トヨタの賭け、EV一辺倒ではなくハイブリッド車を売り続ける理由
ハイブリッド車で世界をゼロエミッションにはできないが、気候変動への影響を多少なりとも緩和できる。世界はガソリンを使う車両の排除に向かっているが、トヨタは今後しばらく、ハイブリット車にも需要があると賭けている。 by Casey Crownhart2023.01.23
私たちが知っている「クルマ」は、もうすぐ消えるかもしれない。
2015年のパリ環境協定では、地球温暖化による気温上昇を1.5℃未満に抑えるために、2050年を温室効果ガス排出量の実質ゼロを達成する国際的な期限とした。つまり、ガソリン車は2050年までに道路上からほぼ姿を消さなければならないということだ。自動車の耐用年数が一般的に15〜20年であることから、2050年にネットゼロを達成するには、2035年頃からガソリン車の新規生産はできなくなる可能性が高い。
ゼネラルモーターズ(GM)、ボルボなど複数の大手自動車メーカーは、この移行を見越して、2035年またはそれ以前に電気自動車(EV)だけの生産に切り替える計画を発表している。しかし、すべての自動車メーカーが同じ方針ではない。
特に、世界最大の自動車メーカーのトヨタは、EVだけに重点を置くのではなく、水素燃料電池車を含むさまざまな選択肢を提供する計画を強調している。トヨタの広報担当者はMITテクノロジーレビューの取材に対し、同社は特定の種類の車両をどれだけ多く販売できるかよりも、いかに迅速に二酸化炭素排出量を削減できるかに重点を置いていると話した。
トヨタは、小型バッテリーを使って電気で近距離走行できるプラグイン・ハイブリッド車など、新型ハイブリッド車を次々と発表している。2022年11月には、プラグイン・ハイブリッド車「プリウス・プライム(日本ではプリウスPHV)」の2023年モデルを発表した。
環境保護団体の中には、トヨタのEVへの取り組みが遅れていることに対して批判的な意見もある。ゼロエミッションを達成するためには完全なEVが必要であり、それは早ければ早いほど望ましいとの主張だ。

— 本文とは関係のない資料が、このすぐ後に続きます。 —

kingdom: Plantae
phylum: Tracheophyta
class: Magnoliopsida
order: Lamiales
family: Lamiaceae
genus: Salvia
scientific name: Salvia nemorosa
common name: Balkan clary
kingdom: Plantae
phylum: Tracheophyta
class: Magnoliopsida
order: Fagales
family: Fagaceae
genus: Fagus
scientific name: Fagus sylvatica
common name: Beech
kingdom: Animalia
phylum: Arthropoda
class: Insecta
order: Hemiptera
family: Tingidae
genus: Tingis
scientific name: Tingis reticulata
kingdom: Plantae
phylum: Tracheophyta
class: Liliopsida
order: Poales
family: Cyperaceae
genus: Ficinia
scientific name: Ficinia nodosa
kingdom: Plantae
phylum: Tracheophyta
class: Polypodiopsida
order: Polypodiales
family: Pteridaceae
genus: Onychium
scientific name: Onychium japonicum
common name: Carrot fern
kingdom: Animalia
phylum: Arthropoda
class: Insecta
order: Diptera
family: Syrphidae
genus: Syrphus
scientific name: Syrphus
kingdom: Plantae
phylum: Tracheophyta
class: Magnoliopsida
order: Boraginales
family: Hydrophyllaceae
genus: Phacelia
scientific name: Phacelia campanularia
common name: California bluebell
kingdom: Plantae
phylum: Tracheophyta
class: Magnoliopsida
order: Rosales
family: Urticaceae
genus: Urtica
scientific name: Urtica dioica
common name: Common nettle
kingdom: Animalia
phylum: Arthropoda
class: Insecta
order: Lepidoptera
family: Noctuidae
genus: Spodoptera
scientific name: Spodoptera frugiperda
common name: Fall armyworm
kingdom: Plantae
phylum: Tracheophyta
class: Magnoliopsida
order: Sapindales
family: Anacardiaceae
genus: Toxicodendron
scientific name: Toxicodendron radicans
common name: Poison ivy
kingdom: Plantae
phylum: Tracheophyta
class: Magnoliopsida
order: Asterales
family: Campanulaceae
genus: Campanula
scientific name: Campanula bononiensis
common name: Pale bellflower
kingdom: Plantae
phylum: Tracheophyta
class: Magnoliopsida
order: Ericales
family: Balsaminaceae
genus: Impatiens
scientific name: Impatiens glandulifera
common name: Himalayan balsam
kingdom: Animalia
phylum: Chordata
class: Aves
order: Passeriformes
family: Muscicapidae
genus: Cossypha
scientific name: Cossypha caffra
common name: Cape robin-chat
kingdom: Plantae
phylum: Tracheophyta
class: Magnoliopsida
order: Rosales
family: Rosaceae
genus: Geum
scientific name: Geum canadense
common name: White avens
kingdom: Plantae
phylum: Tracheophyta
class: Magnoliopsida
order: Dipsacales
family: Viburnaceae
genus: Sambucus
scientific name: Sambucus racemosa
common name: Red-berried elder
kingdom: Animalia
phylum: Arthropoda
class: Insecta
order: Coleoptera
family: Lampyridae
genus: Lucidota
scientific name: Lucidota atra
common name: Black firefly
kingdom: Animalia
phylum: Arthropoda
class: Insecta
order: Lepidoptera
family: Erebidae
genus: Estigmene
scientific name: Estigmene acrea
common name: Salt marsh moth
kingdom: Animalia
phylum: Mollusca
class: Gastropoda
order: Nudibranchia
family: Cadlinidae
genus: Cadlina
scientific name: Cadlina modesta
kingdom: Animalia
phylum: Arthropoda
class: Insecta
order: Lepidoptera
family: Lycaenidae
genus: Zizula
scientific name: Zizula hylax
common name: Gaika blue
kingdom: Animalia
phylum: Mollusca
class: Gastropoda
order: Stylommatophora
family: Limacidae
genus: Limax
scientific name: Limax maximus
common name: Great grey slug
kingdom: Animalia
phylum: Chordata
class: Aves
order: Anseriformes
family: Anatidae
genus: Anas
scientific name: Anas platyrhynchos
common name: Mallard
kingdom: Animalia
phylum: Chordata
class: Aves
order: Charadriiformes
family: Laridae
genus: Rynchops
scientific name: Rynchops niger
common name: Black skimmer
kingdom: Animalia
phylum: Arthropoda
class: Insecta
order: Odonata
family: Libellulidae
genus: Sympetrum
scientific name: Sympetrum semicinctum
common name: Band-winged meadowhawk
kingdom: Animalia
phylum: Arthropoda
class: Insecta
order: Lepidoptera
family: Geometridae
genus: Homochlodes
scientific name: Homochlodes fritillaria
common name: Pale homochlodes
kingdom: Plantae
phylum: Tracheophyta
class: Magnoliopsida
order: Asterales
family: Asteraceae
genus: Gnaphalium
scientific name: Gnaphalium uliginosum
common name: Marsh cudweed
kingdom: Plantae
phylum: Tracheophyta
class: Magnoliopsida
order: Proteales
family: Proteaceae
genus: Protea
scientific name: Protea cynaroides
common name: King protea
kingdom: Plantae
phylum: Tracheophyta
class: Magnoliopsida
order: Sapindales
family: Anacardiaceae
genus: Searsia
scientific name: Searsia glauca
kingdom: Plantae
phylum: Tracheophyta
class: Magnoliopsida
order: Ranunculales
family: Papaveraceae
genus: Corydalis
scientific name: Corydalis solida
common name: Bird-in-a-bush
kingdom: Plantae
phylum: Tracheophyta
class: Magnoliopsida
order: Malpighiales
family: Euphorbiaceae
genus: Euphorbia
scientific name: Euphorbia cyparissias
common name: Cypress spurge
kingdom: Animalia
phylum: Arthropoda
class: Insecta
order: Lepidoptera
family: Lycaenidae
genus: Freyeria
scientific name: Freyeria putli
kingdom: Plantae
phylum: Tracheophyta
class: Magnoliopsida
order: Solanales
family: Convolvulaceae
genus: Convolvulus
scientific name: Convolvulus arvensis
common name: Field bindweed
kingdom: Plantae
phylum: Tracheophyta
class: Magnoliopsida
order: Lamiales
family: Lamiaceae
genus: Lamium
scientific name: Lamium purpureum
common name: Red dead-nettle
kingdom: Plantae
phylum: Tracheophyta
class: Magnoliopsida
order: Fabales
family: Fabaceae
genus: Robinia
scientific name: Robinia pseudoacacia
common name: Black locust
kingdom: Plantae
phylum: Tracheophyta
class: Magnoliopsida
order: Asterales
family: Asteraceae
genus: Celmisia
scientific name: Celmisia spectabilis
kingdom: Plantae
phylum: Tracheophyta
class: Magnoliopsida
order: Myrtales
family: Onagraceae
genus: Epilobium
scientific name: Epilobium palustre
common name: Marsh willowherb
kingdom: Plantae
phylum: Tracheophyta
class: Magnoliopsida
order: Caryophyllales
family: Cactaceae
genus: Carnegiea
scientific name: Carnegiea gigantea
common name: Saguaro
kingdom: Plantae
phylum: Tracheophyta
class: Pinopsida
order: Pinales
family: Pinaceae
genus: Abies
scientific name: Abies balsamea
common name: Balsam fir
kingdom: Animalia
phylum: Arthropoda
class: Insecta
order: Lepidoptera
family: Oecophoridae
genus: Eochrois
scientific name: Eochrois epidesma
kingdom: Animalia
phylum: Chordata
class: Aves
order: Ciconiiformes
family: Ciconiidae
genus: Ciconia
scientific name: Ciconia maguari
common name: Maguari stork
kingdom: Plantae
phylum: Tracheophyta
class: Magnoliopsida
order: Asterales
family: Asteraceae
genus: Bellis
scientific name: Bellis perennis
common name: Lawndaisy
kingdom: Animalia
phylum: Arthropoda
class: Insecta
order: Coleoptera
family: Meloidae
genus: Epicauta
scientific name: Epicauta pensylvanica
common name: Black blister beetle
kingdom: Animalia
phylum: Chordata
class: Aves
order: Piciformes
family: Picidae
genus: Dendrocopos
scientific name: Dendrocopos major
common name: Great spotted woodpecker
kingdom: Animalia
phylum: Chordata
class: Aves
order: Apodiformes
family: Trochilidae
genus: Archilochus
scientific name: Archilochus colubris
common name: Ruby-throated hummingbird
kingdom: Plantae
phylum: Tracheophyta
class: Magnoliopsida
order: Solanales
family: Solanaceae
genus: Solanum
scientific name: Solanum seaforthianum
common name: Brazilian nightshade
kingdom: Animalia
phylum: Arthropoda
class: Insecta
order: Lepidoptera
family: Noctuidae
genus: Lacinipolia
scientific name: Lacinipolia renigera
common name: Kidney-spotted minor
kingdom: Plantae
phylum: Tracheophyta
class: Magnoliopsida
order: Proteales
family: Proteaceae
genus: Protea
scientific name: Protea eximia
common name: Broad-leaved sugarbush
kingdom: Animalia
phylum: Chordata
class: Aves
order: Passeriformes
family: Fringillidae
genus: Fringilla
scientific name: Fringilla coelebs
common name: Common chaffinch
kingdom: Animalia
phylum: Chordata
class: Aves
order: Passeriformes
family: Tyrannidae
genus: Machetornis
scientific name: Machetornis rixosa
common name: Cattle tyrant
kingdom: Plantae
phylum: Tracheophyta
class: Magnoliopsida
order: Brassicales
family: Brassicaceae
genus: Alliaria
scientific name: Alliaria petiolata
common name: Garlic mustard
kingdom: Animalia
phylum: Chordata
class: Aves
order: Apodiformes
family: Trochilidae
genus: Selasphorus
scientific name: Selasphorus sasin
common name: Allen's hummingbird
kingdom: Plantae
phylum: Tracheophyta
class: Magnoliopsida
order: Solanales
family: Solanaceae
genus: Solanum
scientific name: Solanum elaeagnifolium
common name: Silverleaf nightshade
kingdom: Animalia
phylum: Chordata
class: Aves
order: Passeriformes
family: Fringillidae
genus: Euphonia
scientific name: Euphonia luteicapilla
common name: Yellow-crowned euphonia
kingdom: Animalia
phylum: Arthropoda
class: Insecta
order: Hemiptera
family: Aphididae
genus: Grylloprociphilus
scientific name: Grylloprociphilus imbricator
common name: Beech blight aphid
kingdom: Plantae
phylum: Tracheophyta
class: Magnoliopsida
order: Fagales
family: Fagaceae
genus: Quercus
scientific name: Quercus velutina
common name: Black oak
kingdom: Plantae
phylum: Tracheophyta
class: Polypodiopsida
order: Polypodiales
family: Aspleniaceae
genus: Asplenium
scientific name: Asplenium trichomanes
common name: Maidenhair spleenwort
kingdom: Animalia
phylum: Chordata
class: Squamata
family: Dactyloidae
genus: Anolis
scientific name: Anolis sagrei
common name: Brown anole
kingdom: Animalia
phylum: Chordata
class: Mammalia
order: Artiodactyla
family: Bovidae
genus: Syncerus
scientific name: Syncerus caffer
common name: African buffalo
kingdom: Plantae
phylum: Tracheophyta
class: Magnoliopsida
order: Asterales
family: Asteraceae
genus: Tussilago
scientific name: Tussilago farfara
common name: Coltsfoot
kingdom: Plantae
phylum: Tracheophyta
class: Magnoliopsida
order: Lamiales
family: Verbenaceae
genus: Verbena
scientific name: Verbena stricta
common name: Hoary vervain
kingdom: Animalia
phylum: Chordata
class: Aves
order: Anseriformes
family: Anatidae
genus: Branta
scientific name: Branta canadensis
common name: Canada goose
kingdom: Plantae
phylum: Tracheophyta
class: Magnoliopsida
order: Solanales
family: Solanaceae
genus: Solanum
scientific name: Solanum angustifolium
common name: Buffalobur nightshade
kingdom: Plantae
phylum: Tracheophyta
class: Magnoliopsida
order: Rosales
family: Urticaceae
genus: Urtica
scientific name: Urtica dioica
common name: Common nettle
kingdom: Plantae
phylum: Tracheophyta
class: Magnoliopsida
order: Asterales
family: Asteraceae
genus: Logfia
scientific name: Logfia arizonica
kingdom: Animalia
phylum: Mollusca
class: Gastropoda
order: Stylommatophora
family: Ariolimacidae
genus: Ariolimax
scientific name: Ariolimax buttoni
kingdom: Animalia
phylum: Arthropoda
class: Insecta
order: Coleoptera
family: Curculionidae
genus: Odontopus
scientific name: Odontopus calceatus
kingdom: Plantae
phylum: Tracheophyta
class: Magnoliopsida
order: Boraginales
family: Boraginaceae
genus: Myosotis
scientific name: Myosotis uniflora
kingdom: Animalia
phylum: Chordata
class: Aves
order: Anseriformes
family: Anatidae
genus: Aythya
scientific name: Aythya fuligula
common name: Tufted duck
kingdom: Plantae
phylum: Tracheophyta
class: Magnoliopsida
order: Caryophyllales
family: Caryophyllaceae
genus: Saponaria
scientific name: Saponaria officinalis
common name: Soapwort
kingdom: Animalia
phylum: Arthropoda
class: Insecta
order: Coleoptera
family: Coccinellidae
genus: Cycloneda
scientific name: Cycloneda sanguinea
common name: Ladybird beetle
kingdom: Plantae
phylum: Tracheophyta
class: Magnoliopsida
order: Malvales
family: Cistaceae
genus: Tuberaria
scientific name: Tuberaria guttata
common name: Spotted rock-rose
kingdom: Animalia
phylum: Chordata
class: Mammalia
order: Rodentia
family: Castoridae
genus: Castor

しかし、トヨタの豊田章男CEO(最高経営責任者)は最近の米国メディアとのインタビューで、2030年までに新車販売台数の半分をEVにするという米国の目標について「難しいのではないか」と述べ、自動車産業が化石燃料からの方向転換をどれだけ早く実行できるか疑問を投げかけている。トヨタは、2030年までにEVの販売台数を350万台(現在の年間販売台数の35%)までにする計画だが、ハイブリッド車もまた手ごろな価格の選択肢として顧客ニーズがあり、排出量削減に重要な役割を果たせると考えている。
2種類あるハイブリッド車
ハイブリッド車と呼ばれるものには、2種類の異なるカテゴリーの車両が含まれる。従来のハイブリッドEVは、小型バッテリーを搭載したもので、走行中にブレーキで失われるエネルギーを回収し、ガソリンエンジンを補完している。そのため、バッテリーの電力では数キロメートル程度しか走行できず、しかも低速走行となる。その代わり、この種のバッテリーは、燃費の向上やトルクの増強といった働きをしている。従来型のハイブリッド車の代表格としては、トヨタの初代プリウスが挙げられる。
一方、プラグイン・ハイブリッド車は、従来型のハイブリッド車の約10倍のバッテリーを搭載しており、電源に接続して充電できる。プラグイン・ハイブリッド車は通常、電気のみで40〜80キロメートル程度走行でき、それ以上の距離はガソリンエンジンに切り替える。2012年から販売開始したプリウス・プライムは、こうしたプラグイン・ハイブリッド車に分類される。